§ **Task prompt**
Extract every line of the data below and reproduce each one character for character.

Element location listings:
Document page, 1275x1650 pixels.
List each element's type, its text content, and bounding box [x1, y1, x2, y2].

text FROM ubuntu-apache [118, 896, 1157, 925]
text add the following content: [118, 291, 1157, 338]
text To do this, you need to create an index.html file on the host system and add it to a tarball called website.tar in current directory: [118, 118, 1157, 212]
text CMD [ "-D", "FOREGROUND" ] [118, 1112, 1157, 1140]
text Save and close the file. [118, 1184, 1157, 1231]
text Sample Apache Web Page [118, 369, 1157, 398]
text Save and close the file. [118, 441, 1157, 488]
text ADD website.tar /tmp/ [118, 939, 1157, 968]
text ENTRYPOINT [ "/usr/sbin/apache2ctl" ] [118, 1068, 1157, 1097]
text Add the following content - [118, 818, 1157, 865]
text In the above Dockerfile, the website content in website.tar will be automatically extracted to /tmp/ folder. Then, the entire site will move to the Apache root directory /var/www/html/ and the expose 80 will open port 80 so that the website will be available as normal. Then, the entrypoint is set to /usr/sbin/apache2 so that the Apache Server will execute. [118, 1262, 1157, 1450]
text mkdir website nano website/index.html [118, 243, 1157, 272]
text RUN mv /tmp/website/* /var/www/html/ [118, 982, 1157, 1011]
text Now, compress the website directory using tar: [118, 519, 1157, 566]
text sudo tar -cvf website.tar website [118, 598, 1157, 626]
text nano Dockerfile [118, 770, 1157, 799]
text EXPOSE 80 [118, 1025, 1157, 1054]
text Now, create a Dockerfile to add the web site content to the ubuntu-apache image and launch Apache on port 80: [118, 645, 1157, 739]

§ **Written answer**
Document page, 1275x1650 pixels.
List each element's type, its text content, and bounding box [x1, y1, x2, y2].

text FROM ubuntu-apache [118, 896, 1157, 925]
text add the following content: [118, 291, 1157, 338]
text To do this, you need to create an index.html file on the host system and add it to a tarball called website.tar in current directory: [118, 118, 1157, 212]
text CMD [ "-D", "FOREGROUND" ] [118, 1112, 1157, 1140]
text Save and close the file. [118, 1184, 1157, 1231]
text Sample Apache Web Page [118, 369, 1157, 398]
text Save and close the file. [118, 441, 1157, 488]
text ADD website.tar /tmp/ [118, 939, 1157, 968]
text ENTRYPOINT [ "/usr/sbin/apache2ctl" ] [118, 1068, 1157, 1097]
text Add the following content - [118, 818, 1157, 865]
text In the above Dockerfile, the website content in website.tar will be automatically extracted to /tmp/ folder. Then, the entire site will move to the Apache root directory /var/www/html/ and the expose 80 will open port 80 so that the website will be available as normal. Then, the entrypoint is set to /usr/sbin/apache2 so that the Apache Server will execute. [118, 1262, 1157, 1450]
text mkdir website nano website/index.html [118, 243, 1157, 272]
text RUN mv /tmp/website/* /var/www/html/ [118, 982, 1157, 1011]
text Now, compress the website directory using tar: [118, 519, 1157, 566]
text sudo tar -cvf website.tar website [118, 598, 1157, 626]
text nano Dockerfile [118, 770, 1157, 799]
text EXPOSE 80 [118, 1025, 1157, 1054]
text Now, create a Dockerfile to add the web site content to the ubuntu-apache image and launch Apache on port 80: [118, 645, 1157, 739]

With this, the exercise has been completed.